Stored items from a collection:
:::::

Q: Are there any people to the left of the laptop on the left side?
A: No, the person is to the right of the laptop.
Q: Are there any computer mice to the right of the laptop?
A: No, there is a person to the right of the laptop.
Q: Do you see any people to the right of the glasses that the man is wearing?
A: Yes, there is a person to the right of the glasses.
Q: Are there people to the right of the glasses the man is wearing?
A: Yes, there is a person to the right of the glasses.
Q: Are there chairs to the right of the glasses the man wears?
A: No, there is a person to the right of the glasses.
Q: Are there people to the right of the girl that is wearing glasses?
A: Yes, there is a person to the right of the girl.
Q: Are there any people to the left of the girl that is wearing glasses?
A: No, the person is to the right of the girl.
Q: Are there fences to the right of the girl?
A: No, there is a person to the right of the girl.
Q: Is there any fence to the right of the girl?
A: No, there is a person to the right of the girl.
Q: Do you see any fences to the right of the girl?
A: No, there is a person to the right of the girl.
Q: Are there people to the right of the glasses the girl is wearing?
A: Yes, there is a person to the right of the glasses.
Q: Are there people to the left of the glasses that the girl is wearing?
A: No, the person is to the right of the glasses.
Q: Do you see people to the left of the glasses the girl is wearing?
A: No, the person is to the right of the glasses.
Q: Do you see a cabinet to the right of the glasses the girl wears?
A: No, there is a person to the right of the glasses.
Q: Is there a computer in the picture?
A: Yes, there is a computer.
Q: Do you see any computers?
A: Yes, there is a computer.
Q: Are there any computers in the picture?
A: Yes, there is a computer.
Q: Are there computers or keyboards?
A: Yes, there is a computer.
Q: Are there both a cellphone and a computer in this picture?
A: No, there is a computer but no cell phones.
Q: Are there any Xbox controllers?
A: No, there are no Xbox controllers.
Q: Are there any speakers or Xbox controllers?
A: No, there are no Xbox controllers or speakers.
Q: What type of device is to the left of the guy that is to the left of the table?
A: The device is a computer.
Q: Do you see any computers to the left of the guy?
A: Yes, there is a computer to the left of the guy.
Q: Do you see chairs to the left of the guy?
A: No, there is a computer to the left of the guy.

:::::

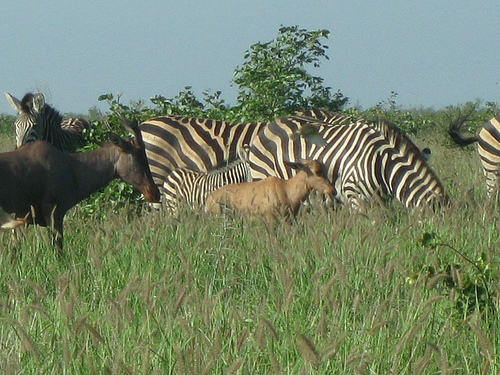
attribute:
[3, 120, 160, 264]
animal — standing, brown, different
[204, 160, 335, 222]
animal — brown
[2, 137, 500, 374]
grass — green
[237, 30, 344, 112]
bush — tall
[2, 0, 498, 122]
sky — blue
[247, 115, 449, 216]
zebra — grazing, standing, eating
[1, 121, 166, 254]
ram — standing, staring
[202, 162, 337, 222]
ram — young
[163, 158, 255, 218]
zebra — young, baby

:::::

Short task — Reproduce verbatim the lines of the records from the one containing "[237, 30, 344, 112]" through the one containing "zebra — young, baby", both included.

Answer to this exercise —
[237, 30, 344, 112]
bush — tall
[2, 0, 498, 122]
sky — blue
[247, 115, 449, 216]
zebra — grazing, standing, eating
[1, 121, 166, 254]
ram — standing, staring
[202, 162, 337, 222]
ram — young
[163, 158, 255, 218]
zebra — young, baby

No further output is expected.